• **WHAT THE EXERCISE ASKS**
From the records below, pull out each line that contains the word "Cookies". Case counts.

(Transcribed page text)
-=-=-

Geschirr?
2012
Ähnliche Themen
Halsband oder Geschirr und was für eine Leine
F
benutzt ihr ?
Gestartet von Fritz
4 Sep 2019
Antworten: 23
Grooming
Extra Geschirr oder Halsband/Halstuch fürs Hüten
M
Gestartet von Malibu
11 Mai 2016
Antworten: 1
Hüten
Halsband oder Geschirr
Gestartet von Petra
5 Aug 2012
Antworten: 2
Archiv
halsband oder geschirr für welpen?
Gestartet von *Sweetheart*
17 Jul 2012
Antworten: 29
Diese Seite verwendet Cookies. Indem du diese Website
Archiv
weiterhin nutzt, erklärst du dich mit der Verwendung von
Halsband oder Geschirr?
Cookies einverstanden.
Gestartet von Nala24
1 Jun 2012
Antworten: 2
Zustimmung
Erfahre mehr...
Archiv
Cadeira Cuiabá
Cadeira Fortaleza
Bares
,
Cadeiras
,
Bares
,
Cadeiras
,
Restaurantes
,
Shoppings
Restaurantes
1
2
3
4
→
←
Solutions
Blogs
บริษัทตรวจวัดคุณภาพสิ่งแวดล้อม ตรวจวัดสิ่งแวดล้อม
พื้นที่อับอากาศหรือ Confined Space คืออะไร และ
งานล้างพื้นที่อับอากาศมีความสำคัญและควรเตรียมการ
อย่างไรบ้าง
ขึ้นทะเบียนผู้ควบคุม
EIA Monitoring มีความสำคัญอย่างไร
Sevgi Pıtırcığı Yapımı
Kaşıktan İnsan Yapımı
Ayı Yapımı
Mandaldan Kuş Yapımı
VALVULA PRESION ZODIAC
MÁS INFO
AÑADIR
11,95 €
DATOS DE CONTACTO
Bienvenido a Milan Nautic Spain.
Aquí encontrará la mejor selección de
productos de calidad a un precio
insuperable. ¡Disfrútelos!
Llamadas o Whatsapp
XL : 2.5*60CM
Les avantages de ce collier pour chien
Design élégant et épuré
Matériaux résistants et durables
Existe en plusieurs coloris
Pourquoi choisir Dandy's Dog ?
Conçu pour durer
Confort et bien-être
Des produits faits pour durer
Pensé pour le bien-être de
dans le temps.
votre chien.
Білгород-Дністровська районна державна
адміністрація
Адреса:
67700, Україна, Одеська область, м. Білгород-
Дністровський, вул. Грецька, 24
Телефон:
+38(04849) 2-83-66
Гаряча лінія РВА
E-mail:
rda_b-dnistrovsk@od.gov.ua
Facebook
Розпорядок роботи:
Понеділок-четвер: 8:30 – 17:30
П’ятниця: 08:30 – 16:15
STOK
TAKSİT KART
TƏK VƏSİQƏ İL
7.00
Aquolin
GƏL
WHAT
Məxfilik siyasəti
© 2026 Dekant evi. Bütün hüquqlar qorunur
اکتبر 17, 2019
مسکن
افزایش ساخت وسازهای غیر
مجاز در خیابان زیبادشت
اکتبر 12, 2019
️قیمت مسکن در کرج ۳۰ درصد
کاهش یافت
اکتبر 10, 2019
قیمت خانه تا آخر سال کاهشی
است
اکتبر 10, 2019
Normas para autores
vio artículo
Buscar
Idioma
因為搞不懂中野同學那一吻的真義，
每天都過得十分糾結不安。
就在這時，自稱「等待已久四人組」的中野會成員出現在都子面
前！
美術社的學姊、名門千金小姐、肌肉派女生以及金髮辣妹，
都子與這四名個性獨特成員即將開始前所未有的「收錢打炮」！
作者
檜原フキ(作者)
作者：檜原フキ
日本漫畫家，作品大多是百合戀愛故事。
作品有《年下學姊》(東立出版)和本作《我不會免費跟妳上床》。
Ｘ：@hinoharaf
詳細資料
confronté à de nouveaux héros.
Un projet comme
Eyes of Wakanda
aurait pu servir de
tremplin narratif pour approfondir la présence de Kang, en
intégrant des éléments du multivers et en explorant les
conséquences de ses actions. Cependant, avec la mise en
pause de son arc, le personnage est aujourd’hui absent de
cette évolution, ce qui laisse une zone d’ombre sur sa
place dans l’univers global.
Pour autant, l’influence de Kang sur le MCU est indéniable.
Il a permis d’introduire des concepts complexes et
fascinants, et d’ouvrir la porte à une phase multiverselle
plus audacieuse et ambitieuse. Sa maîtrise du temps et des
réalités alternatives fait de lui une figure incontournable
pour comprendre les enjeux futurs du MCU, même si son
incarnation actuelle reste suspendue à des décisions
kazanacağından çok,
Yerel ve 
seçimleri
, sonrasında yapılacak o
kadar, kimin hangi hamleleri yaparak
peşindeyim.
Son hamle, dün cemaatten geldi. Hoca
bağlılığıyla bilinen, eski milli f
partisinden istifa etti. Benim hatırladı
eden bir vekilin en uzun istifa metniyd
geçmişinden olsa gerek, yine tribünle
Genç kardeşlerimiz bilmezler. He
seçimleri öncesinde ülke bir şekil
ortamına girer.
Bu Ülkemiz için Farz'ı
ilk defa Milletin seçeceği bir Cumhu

-=-=-

• **YOUR RESPONSE**
Diese Seite verwendet Cookies. Indem du diese Website
Cookies einverstanden.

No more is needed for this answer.